In the records, copy word for word the lines from the one containing "un gruppo di" through the one containing "ve, case rosse", including both of those lines.

(Stored data)
——————————

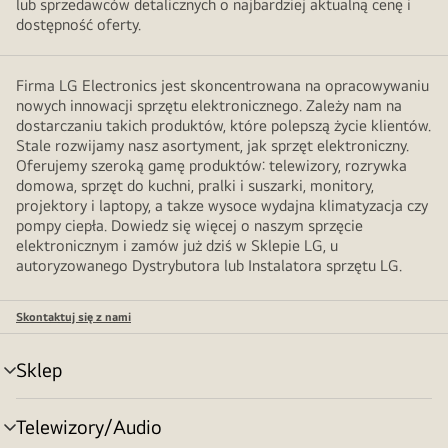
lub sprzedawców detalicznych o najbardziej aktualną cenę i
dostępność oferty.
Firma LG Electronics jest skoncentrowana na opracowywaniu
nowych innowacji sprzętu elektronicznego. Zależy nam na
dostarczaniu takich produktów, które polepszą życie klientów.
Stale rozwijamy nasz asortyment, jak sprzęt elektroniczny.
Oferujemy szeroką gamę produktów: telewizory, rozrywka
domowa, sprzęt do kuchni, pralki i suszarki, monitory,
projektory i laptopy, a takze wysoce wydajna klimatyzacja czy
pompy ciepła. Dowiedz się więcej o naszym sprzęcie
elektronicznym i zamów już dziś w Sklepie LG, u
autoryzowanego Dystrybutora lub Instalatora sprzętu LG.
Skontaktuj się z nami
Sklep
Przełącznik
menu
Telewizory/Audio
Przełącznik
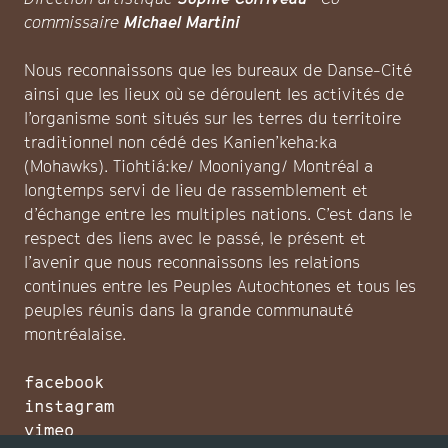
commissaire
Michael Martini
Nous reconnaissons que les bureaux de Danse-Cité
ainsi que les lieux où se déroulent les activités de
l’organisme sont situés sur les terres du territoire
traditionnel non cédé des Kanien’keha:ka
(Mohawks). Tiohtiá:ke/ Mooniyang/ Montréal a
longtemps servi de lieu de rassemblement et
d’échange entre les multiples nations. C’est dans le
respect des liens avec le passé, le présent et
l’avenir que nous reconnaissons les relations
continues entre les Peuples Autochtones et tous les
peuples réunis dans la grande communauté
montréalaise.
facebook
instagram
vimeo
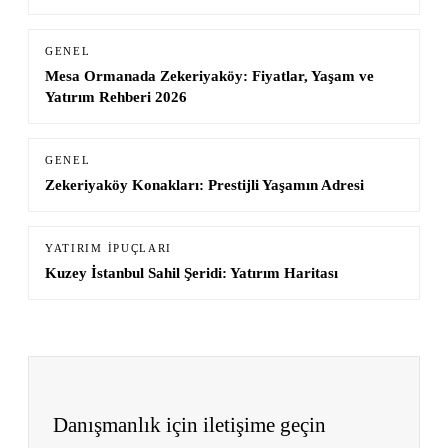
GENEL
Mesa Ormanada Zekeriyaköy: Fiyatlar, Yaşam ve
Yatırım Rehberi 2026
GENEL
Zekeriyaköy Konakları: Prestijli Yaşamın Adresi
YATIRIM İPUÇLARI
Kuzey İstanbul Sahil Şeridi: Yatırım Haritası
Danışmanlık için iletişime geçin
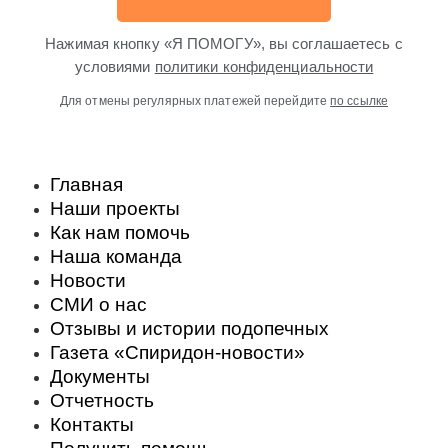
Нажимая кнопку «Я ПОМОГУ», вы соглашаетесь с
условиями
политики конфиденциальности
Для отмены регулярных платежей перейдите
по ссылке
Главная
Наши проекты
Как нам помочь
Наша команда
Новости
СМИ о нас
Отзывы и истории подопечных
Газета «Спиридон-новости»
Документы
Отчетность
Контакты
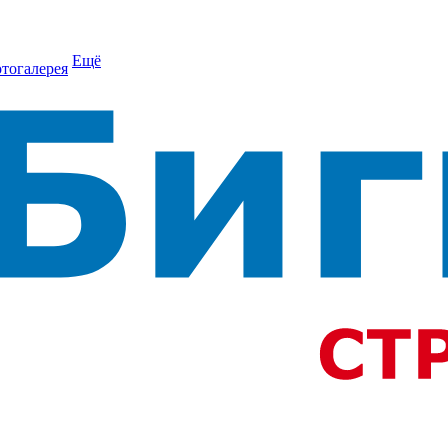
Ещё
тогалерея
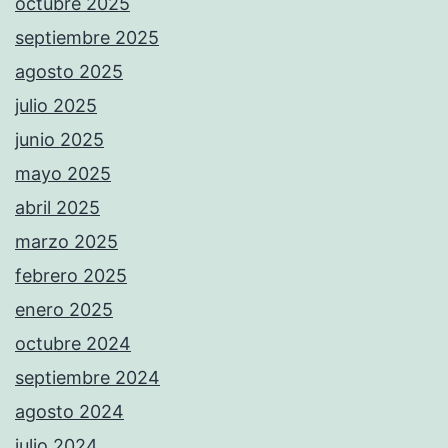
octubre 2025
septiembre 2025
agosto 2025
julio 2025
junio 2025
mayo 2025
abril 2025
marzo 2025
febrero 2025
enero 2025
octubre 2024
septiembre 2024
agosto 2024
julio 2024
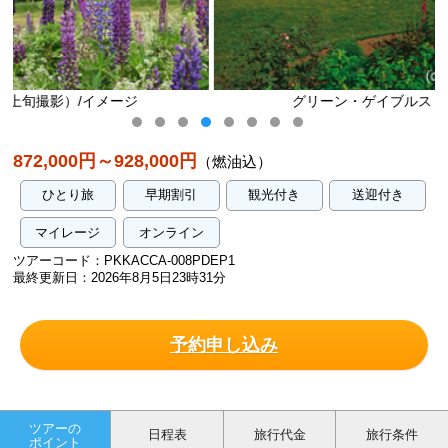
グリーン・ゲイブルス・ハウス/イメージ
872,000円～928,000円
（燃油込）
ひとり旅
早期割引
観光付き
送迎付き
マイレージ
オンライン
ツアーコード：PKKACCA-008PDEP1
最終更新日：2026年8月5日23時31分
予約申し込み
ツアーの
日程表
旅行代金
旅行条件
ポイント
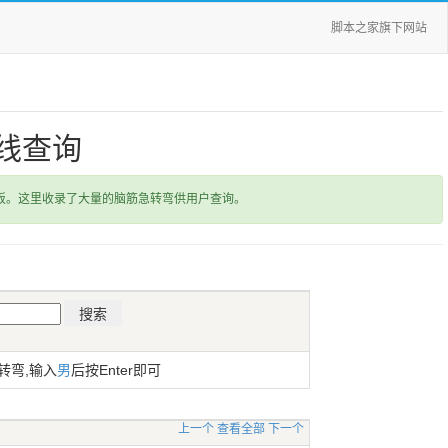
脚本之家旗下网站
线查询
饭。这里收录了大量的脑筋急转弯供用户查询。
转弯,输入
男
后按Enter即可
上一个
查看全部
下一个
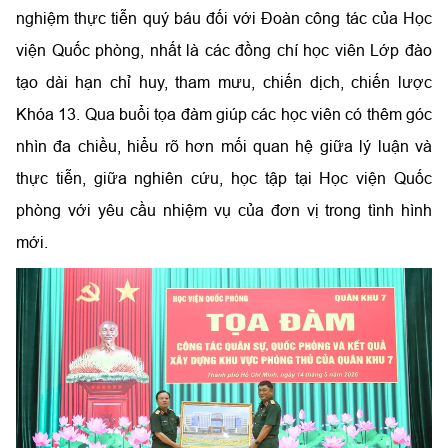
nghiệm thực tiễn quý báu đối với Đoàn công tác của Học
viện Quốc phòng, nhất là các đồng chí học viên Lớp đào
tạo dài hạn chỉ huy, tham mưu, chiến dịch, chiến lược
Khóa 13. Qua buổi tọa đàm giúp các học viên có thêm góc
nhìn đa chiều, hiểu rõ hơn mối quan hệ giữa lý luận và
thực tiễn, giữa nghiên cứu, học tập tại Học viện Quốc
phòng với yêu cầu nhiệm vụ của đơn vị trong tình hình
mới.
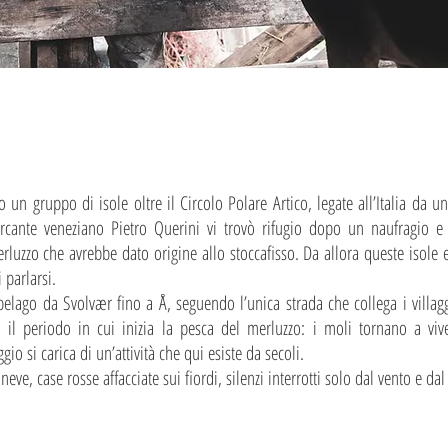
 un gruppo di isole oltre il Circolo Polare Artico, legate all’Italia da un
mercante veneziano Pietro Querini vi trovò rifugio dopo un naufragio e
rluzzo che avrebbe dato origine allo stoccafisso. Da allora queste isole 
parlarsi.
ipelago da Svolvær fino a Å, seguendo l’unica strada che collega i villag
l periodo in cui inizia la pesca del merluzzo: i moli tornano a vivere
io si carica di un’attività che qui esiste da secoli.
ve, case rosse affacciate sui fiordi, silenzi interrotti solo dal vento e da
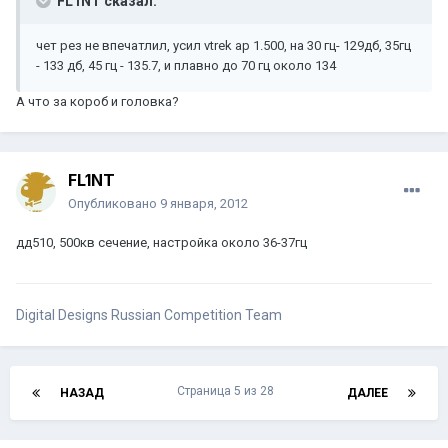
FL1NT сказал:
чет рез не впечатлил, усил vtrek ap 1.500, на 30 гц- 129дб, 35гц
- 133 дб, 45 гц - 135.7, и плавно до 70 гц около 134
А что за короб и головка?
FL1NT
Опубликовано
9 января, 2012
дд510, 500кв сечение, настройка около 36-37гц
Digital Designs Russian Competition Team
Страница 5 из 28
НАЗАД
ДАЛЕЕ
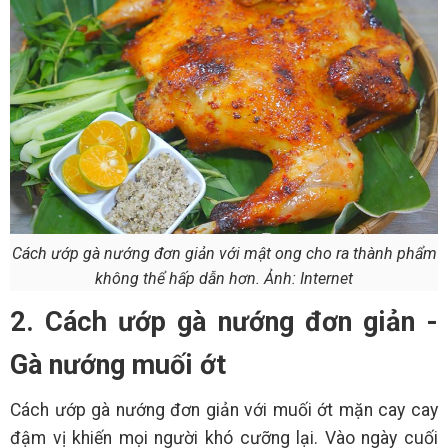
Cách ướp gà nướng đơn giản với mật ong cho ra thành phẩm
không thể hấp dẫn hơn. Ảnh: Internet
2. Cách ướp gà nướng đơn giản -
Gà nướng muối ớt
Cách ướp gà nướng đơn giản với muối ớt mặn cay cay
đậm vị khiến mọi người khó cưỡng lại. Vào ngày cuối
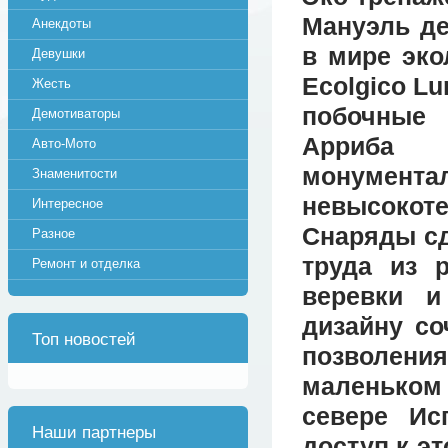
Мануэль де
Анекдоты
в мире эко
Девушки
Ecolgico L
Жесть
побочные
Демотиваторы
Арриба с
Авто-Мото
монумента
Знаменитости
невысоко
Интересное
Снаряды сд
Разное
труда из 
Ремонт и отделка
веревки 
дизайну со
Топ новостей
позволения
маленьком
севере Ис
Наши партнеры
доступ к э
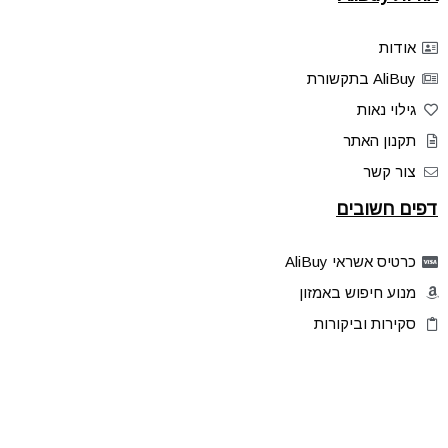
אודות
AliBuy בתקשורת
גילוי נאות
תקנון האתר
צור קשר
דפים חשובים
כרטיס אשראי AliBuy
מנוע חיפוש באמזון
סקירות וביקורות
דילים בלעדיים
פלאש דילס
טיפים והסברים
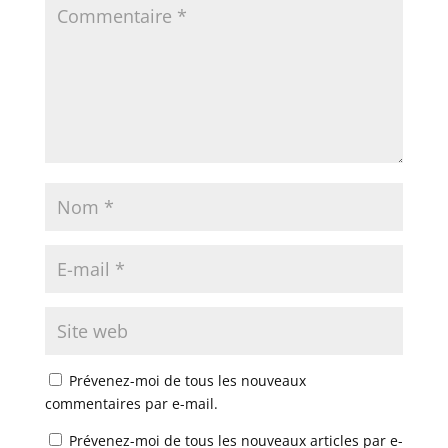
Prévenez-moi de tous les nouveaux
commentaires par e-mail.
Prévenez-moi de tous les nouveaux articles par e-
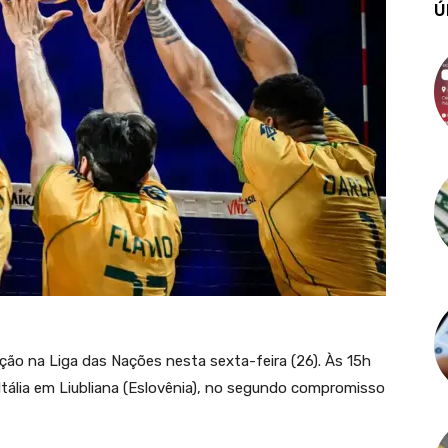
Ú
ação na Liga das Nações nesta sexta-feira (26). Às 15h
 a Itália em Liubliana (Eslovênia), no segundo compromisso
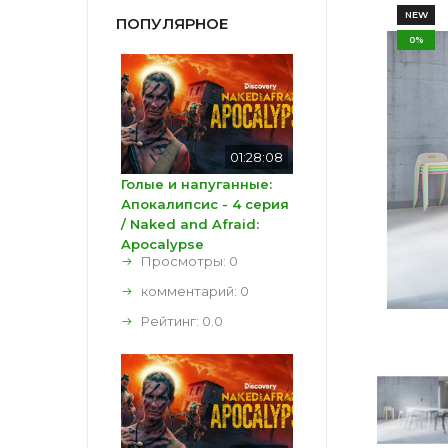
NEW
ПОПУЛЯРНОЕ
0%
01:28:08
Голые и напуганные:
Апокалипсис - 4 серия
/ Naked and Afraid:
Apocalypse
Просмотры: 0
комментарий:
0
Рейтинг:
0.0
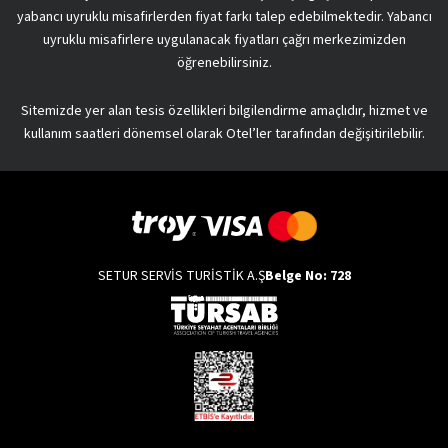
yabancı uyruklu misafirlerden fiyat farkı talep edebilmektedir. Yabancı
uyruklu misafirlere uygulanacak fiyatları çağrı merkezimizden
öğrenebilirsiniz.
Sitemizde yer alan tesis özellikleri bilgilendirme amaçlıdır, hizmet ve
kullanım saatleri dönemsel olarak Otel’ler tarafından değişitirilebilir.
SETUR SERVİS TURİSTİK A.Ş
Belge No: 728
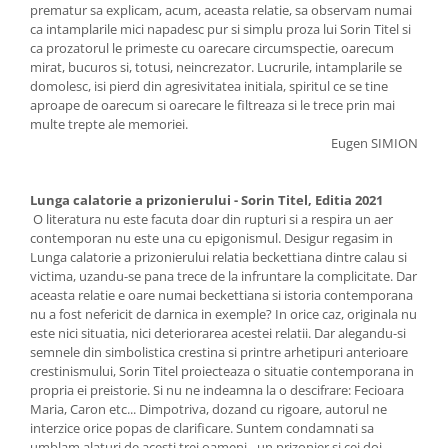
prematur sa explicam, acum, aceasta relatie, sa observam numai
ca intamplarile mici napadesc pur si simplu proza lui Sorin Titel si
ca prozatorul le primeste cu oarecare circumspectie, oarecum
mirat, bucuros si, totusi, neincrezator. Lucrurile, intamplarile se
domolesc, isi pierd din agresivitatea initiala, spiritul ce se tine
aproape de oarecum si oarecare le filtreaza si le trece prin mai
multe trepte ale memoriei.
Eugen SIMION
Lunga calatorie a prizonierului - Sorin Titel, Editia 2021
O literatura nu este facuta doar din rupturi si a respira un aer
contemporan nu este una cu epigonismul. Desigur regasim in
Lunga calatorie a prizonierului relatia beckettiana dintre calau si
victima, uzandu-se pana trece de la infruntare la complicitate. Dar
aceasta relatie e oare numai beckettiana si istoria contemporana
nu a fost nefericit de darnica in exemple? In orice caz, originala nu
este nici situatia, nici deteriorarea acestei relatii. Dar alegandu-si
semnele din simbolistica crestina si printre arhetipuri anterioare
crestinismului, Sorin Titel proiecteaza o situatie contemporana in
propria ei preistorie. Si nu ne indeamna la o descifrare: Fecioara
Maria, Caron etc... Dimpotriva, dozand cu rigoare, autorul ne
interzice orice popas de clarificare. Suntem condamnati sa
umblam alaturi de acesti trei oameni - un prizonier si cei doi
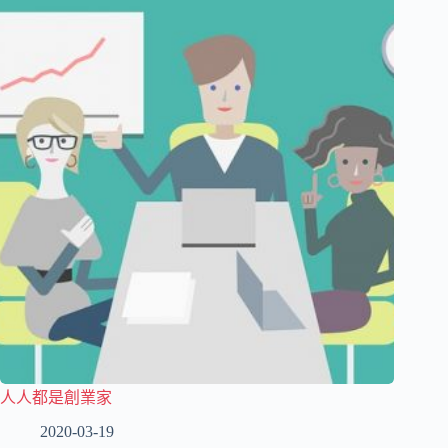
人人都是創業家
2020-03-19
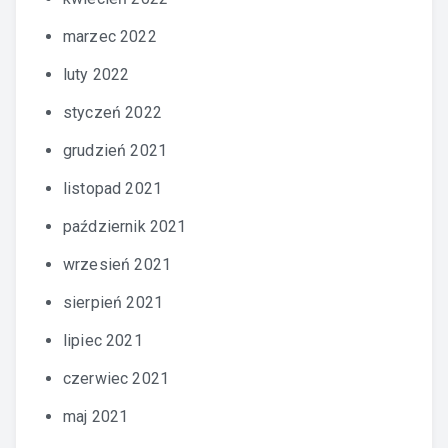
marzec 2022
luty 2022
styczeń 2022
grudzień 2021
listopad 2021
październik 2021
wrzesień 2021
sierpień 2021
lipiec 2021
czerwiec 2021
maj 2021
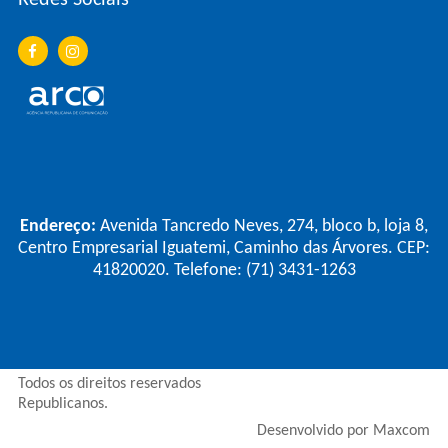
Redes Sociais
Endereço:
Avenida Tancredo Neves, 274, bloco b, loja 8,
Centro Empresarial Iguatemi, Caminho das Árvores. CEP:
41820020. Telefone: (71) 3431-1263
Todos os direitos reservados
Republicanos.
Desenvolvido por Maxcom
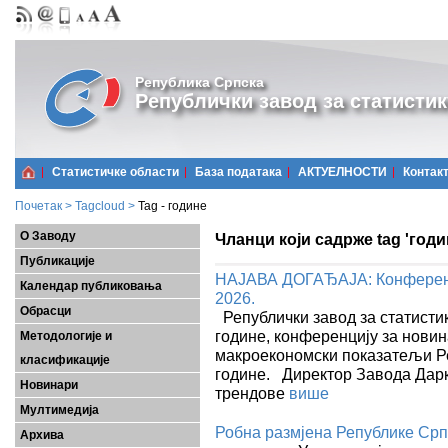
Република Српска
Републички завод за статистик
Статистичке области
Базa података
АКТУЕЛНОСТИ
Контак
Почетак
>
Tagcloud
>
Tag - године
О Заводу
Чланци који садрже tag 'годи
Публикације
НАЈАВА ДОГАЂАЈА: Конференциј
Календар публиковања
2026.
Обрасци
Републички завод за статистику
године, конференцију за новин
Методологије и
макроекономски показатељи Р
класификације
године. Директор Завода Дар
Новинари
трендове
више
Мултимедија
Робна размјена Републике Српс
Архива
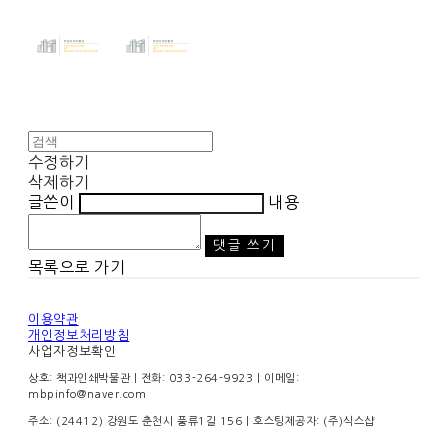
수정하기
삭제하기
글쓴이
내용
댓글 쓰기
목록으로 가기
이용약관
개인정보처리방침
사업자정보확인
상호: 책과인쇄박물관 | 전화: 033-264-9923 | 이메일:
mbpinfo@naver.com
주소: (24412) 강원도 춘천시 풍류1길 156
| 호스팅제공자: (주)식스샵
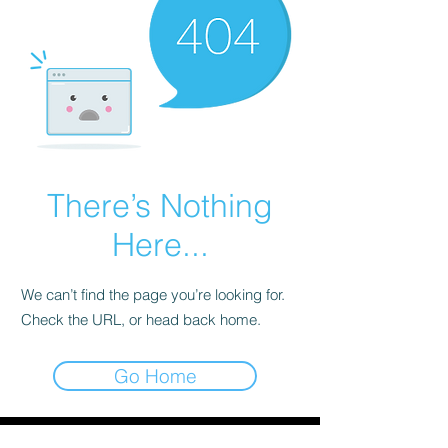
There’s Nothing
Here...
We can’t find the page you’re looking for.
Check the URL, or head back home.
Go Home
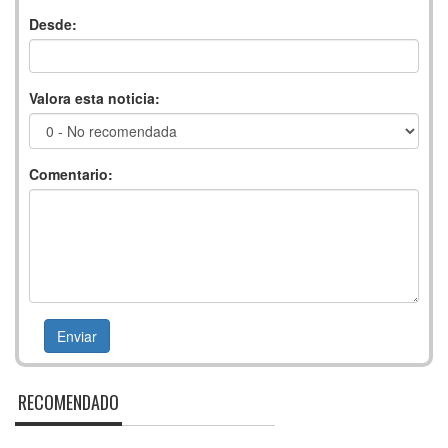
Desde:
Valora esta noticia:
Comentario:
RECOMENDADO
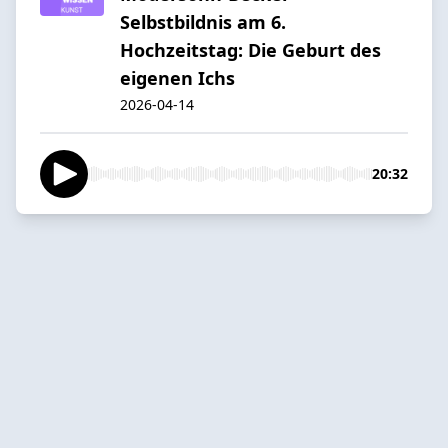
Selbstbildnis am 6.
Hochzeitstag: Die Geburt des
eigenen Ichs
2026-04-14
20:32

——————————

Reply
 un gruppo di isole oltre il Circolo Polare Artico, legate all’Italia da un
mercante veneziano Pietro Querini vi trovò rifugio dopo un naufragio e
rluzzo che avrebbe dato origine allo stoccafisso. Da allora queste isole 
parlarsi.
ipelago da Svolvær fino a Å, seguendo l’unica strada che collega i villag
l periodo in cui inizia la pesca del merluzzo: i moli tornano a vivere
io si carica di un’attività che qui esiste da secoli.
ve, case rosse affacciate sui fiordi, silenzi interrotti solo dal vento e da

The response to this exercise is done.